Collected data START

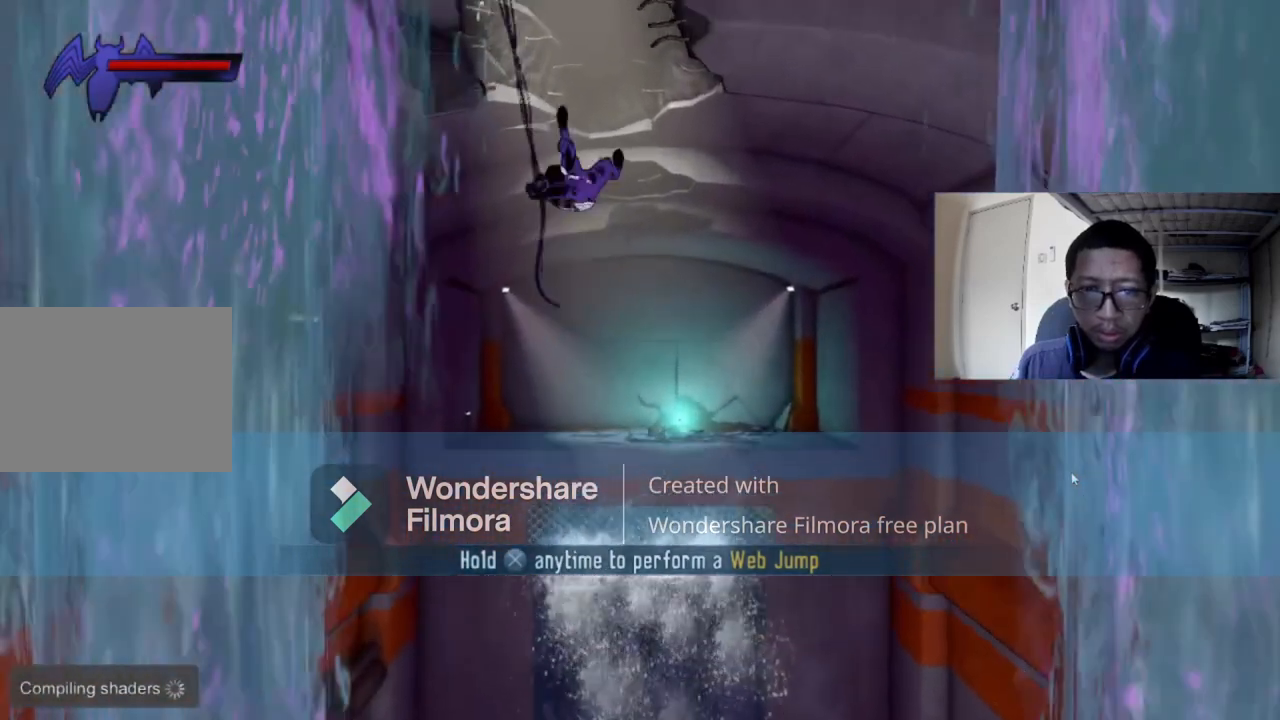
{"buttons": [], "left_stick": "up", "right_stick": "center", "events": []}
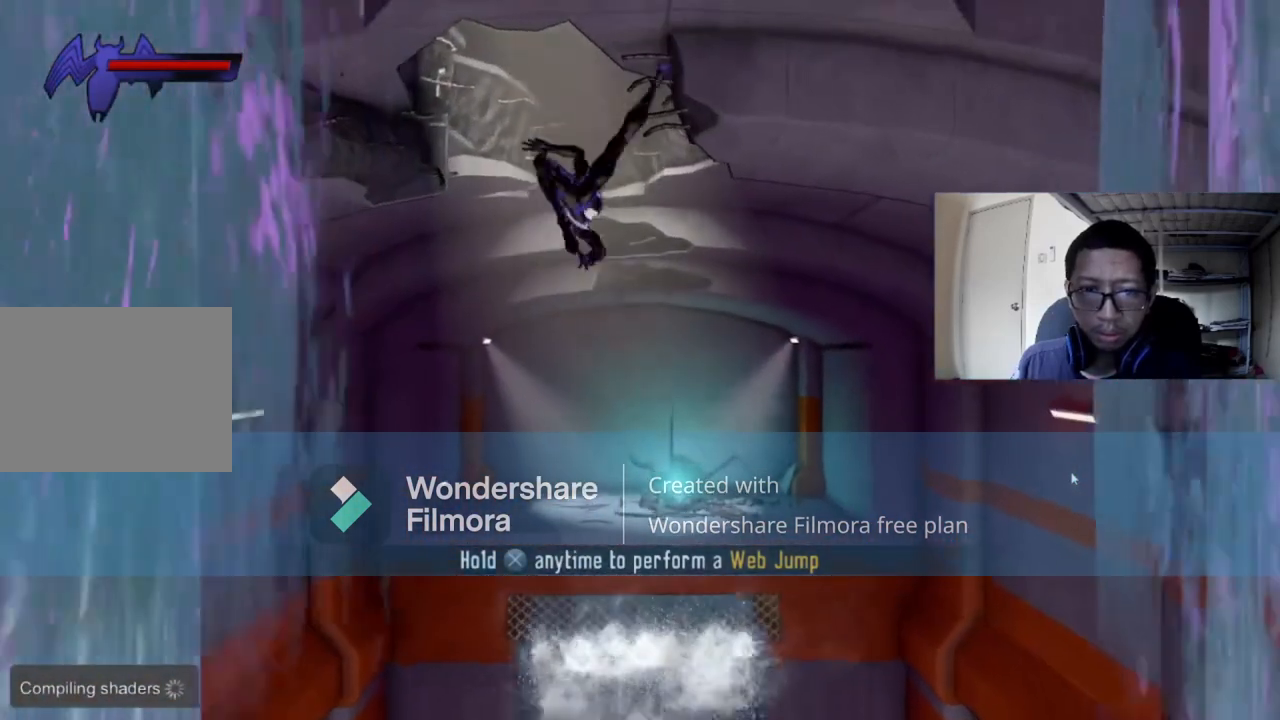
{"buttons": ["R2"], "left_stick": "up", "right_stick": "center", "events": [[480, "R2", "down"]]}
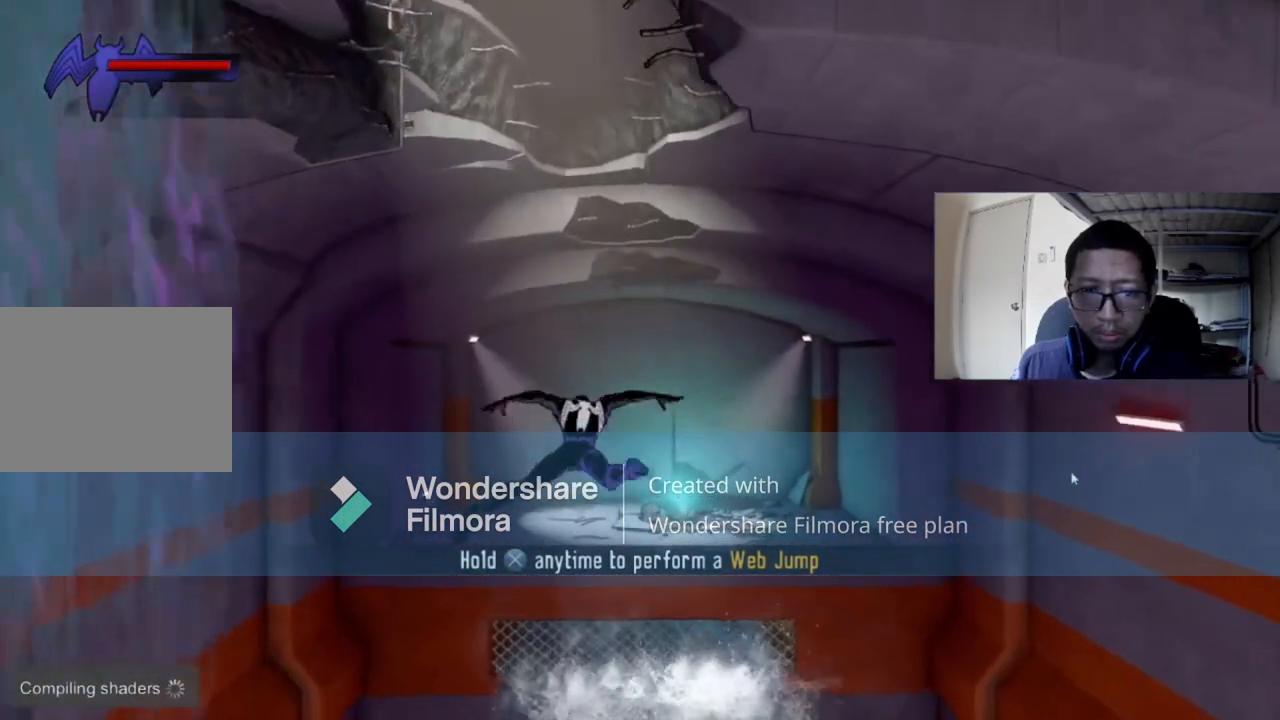
{"buttons": ["R2"], "left_stick": "up", "right_stick": "center", "events": []}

Collected data END

Return an exact copy of the data above, apart from any pictures.

**Response area:**
{"buttons": [], "left_stick": "up", "right_stick": "center", "events": []}
{"buttons": ["R2"], "left_stick": "up", "right_stick": "center", "events": [[480, "R2", "down"]]}
{"buttons": ["R2"], "left_stick": "up", "right_stick": "center", "events": []}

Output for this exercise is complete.